Sir Alex Ferguson has taken a dig at "noisy neighbours" Manchester City by comparing them to the wealthily backed Sunderland side of the 1950s, who wound up being relegated. The Manchester United manager, talking in an exclusive interview to relaunch this morning's Observer, referenced Sunderland's post-war nickname of 'the Bank of England club' – and the fact that they lost their top-flight place in 1958.
Asked about the impact of City's purchase by the Abu Dhabi United Group, Ferguson said: "It has increased that competitive element between the fans and the media, no doubt about it. The decibel level went up in the last two games [the Carling Cup semi-final ties last month]. We have to get used to it, have to do something about it and accept the challenge. There's nothing wrong with having a challenge. We have to do what we're good at and hope it's good enough."
The Scot added: "[Manchester City] is a club with so much wealth they could buy every player in the world, but can they buy a team, can they buy a Manchester United spirit? I don't expect City to be bigger than us, I really don't, even with all that money. The problem with having all that money is that you buy indiscriminately. Sunderland, in the 1950s, the Bank of England team – relegated. I wouldn't wish relegation on City."

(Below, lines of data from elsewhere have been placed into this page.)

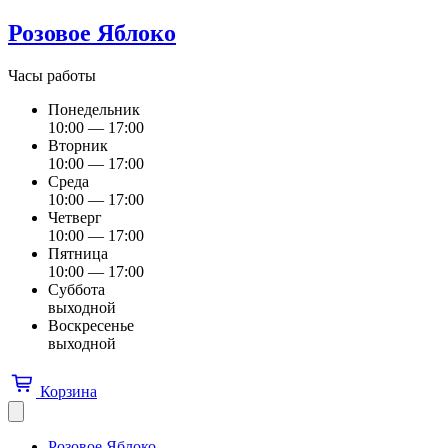
Розовое Яблоко
Часы работы
Понедельник
10:00 — 17:00
Вторник
10:00 — 17:00
Среда
10:00 — 17:00
Четверг
10:00 — 17:00
Пятница
10:00 — 17:00
Суббота
выходной
Воскресенье
выходной
Корзина
Розовое Яблоко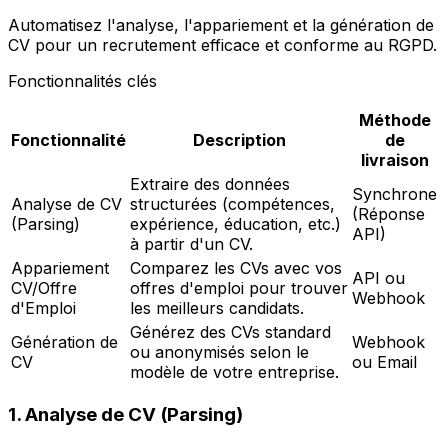
Automatisez l'analyse, l'appariement et la génération de
CV pour un recrutement efficace et conforme au RGPD.
Fonctionnalités clés
Méthode
Fonctionnalité
Description
de
livraison
Extraire des données
Synchrone
Analyse de CV
structurées (compétences,
(Réponse
(Parsing)
expérience, éducation, etc.)
API)
à partir d'un CV.
Appariement
Comparez les CVs avec vos
API ou
CV/Offre
offres d'emploi pour trouver
Webhook
d'Emploi
les meilleurs candidats.
Générez des CVs standard
Génération de
Webhook
ou anonymisés selon le
CV
ou Email
modèle de votre entreprise.
1. Analyse de CV (Parsing)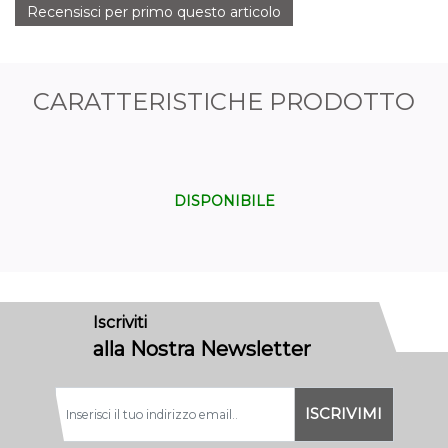
Recensisci per primo questo articolo
CARATTERISTICHE PRODOTTO
DISPONIBILE
Iscriviti
alla Nostra Newsletter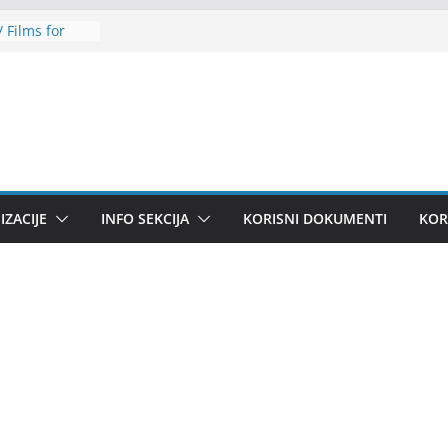
 Films for
ilence to
šljava
ić zapošljava
ZACIJE
INFO SEKCIJA
KORISNI DOKUMENTI
KOR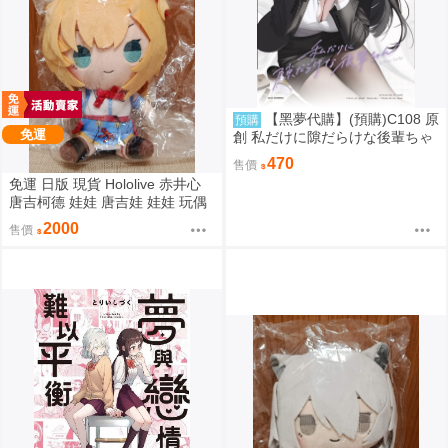
【黑夢代購】(預購)C108 原
預購
免運
創 私だけに隙だらけな後輩ちゃ
ん 社團名:saeu 繪師:saeu
470
售價
免運 日版 現貨 Hololive 赤井心
唐吉柯德 娃娃 唐吉娃 娃娃 玩偶
ドン・キホーテ もちどる 赤井は
2000
售價
あと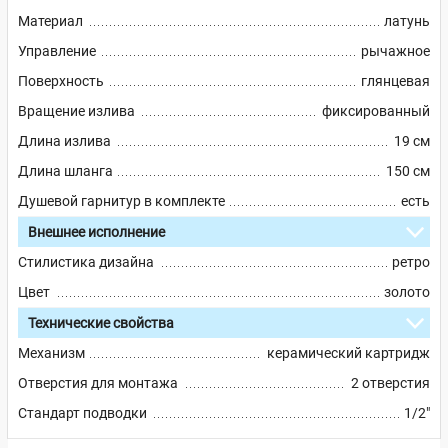
Материал
латунь
Управление
рычажное
Поверхность
глянцевая
Вращение излива
фиксированный
Длина излива
19 см
Длина шланга
150 см
Душевой гарнитур в комплекте
есть
Внешнее исполнение
Стилистика дизайна
ретро
Цвет
золото
Технические свойства
Механизм
керамический картридж
Отверстия для монтажа
2 отверстия
Стандарт подводки
1/2"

Ferguson also addressed his own club's ownership, saying that while he understood supporters' concerns and respected their right to hold forth on the state of the club under the Glazer family, he had always found the American owners supportive. "I'm never against protest," he said. "I've been brought up in protest all my life. I was involved in the [Govan shipyards] apprentices' strike of 1961 ... It's everyone's right, there's no doubt about that."
But he added: "My problem with it, being manager of Manchester United, is that I've got owners who have never caused me any bother. Any time I've asked for money they've given it to us ... The debt has concerned a lot of people. David Gill [the club's chief executive] has had a lot of chats with the staff to settle them down, to assure them everything's fine. As far as I'm concerned, I bought [Chris] Smalling for big money [£10m for the Fulham centre-back]. So for me, life goes on. As I say, the Glazers have been fine with me, I've never had any problem."